提供された文章 |
▶
1.高齢の親になぜエンディングノートが必要なのか?
そもそもエンディングノートって何?知らないって人も多いんじゃないでしょうか。
エンディングノートとは、簡単に言うと「自分のエンディング(最期)について、
自分の希望を書き留めておくノート」のことです。
エンディングノートには、資産、介護、葬儀、お墓など自分の希望や
これまでの自分の歴史などを記入して、残された人がいざという時に
困らないためのものでもあるのです。
50代ならゆくっり考えながら書く時間がありますが、70代や80代の高齢の親は
すでに人生のエンディングを迎える時期に差し掛かっていて
明日どうなるかもわからない年代です。
例えば、介護が必要になった時、介護費用は用意してあるのか?
介護は自宅で家族を望んでいるのか?それとも施設に入っていもいいのか?
◀
提供された記録 |
▶
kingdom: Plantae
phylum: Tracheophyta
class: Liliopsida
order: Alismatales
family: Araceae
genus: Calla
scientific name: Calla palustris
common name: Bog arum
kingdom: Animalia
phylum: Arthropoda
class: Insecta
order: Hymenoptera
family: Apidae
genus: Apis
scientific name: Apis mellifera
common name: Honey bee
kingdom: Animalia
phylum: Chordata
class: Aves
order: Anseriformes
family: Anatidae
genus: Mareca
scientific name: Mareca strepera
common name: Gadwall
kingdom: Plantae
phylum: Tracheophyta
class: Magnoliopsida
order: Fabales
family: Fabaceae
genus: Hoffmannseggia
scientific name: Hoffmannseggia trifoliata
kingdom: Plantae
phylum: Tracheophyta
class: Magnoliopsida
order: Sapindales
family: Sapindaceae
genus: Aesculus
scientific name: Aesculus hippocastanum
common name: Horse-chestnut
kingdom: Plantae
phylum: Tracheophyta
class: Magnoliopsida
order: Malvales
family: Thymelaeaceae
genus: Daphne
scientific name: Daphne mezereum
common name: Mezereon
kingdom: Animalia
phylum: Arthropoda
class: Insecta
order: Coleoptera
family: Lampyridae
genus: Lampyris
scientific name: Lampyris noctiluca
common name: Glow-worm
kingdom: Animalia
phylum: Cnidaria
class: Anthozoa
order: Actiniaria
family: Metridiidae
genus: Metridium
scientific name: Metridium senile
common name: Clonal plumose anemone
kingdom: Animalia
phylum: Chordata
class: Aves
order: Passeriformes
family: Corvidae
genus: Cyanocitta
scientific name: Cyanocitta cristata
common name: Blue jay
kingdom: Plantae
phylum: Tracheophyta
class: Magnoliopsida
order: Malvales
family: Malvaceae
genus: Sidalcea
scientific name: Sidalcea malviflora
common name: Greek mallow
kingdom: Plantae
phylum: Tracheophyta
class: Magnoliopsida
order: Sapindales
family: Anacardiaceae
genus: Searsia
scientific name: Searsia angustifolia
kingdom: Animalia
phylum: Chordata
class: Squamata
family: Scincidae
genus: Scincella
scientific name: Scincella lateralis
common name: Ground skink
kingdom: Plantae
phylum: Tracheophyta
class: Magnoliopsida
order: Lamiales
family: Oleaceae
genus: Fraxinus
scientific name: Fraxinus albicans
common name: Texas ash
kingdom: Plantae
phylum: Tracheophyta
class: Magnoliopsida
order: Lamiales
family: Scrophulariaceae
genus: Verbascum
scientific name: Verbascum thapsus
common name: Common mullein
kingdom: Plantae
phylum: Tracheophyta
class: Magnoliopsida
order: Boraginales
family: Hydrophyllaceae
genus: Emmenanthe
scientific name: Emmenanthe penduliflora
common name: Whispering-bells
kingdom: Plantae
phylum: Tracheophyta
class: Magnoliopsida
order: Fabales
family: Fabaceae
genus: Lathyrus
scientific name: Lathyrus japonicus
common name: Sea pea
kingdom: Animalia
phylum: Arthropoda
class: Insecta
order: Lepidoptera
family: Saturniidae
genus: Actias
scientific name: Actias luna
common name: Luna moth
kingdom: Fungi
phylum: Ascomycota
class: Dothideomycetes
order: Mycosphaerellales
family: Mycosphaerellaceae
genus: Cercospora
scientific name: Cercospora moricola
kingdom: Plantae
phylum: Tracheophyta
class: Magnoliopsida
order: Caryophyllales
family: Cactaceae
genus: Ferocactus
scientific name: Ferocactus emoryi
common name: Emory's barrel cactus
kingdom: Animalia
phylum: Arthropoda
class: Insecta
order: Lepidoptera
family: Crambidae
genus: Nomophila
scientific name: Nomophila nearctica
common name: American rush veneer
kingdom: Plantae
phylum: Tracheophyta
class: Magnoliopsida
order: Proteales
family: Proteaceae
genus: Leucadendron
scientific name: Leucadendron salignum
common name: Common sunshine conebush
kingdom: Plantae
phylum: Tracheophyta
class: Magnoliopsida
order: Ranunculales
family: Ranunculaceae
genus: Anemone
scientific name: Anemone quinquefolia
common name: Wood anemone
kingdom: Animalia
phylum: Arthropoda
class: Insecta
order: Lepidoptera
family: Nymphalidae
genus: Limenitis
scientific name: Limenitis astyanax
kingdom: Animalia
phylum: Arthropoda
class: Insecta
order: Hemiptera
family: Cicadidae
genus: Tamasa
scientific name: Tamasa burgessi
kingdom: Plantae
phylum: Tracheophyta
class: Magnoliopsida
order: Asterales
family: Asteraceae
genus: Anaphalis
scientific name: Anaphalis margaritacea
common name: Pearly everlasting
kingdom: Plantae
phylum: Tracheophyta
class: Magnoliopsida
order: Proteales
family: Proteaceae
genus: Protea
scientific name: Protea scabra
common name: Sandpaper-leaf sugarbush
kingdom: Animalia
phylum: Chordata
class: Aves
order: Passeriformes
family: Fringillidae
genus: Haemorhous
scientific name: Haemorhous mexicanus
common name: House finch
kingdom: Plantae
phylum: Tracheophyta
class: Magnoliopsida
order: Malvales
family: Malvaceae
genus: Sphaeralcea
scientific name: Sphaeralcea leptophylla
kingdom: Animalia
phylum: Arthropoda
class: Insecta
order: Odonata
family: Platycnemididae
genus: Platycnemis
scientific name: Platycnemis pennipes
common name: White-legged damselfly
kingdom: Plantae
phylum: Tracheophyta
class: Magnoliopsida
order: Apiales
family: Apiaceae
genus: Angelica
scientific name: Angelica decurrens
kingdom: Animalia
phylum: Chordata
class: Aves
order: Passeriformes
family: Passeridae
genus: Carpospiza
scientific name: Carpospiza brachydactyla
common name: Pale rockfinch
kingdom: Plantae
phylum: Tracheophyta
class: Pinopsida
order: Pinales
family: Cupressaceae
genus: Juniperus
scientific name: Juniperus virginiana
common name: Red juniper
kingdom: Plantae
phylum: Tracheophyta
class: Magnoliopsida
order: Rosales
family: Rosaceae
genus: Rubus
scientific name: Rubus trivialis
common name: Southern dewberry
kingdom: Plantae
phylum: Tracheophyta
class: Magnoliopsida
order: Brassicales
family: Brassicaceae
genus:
◀
取り組む問題 |
A – エンディングノートの文章では、エンディングノートとは簡単に言うと何だと説明されているか。
B – エンディングノートの文章を、最後の一文の後から書き継ぎなさい。

問題の解答 |
A – 自分のエンディング(最期)について、自分の希望を書き留めておくノート。

B –
ある日突然亡くなった時、臓器提供はどうするのか?葬儀は家族葬なのか?
遺影や戒名、葬儀費用はどれくらいの金額でするのか?など
エンディングノートを書いてもらうことで、私たち子どもが迷わず
ことを進めることができるのです。
2.高齢の親がエンディングノートを書けない!ワケを理解する
今回久しぶりに帰省した際に、両親にエンディングノートを書いてもらおうと持参しました。
夫の両親は、60代で自分たちの遺影、位牌、お墓を用意しており
介護や葬儀についても子どもである夫や夫の兄弟に希望を伝えていたようです。
私は知らなかったけれど。
なら、私の両親もエンディングについて考えてるんじゃないだろうか。
詳しく書いてもらおうと思っていたのです。
両親に「介護や葬儀ついて用意していることや希望とかある?」と聞いたところ
母は「そうねぇ。希望はあるけれど具体的には何にもしていないわ」
父は「死んだ後のことは考えていない!」と。
やっぱり!そうか!思った通りでした。
父は書こうという気持ちはないと判断。
母ならOKかも?
そこで私は持参したエンディングノートを見せて実際に母に書いてもらおうと
書き方を説明したら母は「時間があるときに書いておくから」と。
私は「えぇ!時間があるときって、今あるじゃん!今書こうよ!」
母は「書きたい気分じゃないの!」の一点張り。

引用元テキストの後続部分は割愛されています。